Copy every line of the material below word for word, in the same order.

━━━━━━━━

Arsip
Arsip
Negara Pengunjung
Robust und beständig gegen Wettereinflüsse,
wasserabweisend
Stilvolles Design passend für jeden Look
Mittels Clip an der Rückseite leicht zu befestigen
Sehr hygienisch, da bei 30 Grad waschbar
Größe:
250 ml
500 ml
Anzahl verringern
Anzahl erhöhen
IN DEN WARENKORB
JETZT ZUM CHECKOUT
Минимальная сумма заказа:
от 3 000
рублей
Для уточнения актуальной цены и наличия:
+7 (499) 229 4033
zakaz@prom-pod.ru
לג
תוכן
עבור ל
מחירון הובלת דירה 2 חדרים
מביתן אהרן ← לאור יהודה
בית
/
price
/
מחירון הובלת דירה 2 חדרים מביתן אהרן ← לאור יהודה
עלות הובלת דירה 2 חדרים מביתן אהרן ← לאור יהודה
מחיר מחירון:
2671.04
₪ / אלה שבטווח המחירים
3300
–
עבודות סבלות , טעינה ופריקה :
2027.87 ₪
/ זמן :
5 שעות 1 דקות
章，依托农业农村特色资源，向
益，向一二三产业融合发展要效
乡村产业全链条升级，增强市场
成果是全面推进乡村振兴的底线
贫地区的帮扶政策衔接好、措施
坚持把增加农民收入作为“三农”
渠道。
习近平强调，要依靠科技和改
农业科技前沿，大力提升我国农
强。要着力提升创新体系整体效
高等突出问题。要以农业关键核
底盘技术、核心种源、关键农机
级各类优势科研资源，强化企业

━━━━━━━━

- REPLY TO THE TASK
Arsip
Arsip
Negara Pengunjung
Robust und beständig gegen Wettereinflüsse,
wasserabweisend
Stilvolles Design passend für jeden Look
Mittels Clip an der Rückseite leicht zu befestigen
Sehr hygienisch, da bei 30 Grad waschbar
Größe:
250 ml
500 ml
Anzahl verringern
Anzahl erhöhen
IN DEN WARENKORB
JETZT ZUM CHECKOUT
Минимальная сумма заказа:
от 3 000
рублей
Для уточнения актуальной цены и наличия:
+7 (499) 229 4033
zakaz@prom-pod.ru
לג
תוכן
עבור ל
מחירון הובלת דירה 2 חדרים
מביתן אהרן ← לאור יהודה
בית
/
price
/
מחירון הובלת דירה 2 חדרים מביתן אהרן ← לאור יהודה
עלות הובלת דירה 2 חדרים מביתן אהרן ← לאור יהודה
מחיר מחירון:
2671.04
₪ / אלה שבטווח המחירים
3300
–
עבודות סבלות , טעינה ופריקה :
2027.87 ₪
/ זמן :
5 שעות 1 דקות
章，依托农业农村特色资源，向
益，向一二三产业融合发展要效
乡村产业全链条升级，增强市场
成果是全面推进乡村振兴的底线
贫地区的帮扶政策衔接好、措施
坚持把增加农民收入作为“三农”
渠道。
习近平强调，要依靠科技和改
农业科技前沿，大力提升我国农
强。要着力提升创新体系整体效
高等突出问题。要以农业关键核
底盘技术、核心种源、关键农机
级各类优势科研资源，强化企业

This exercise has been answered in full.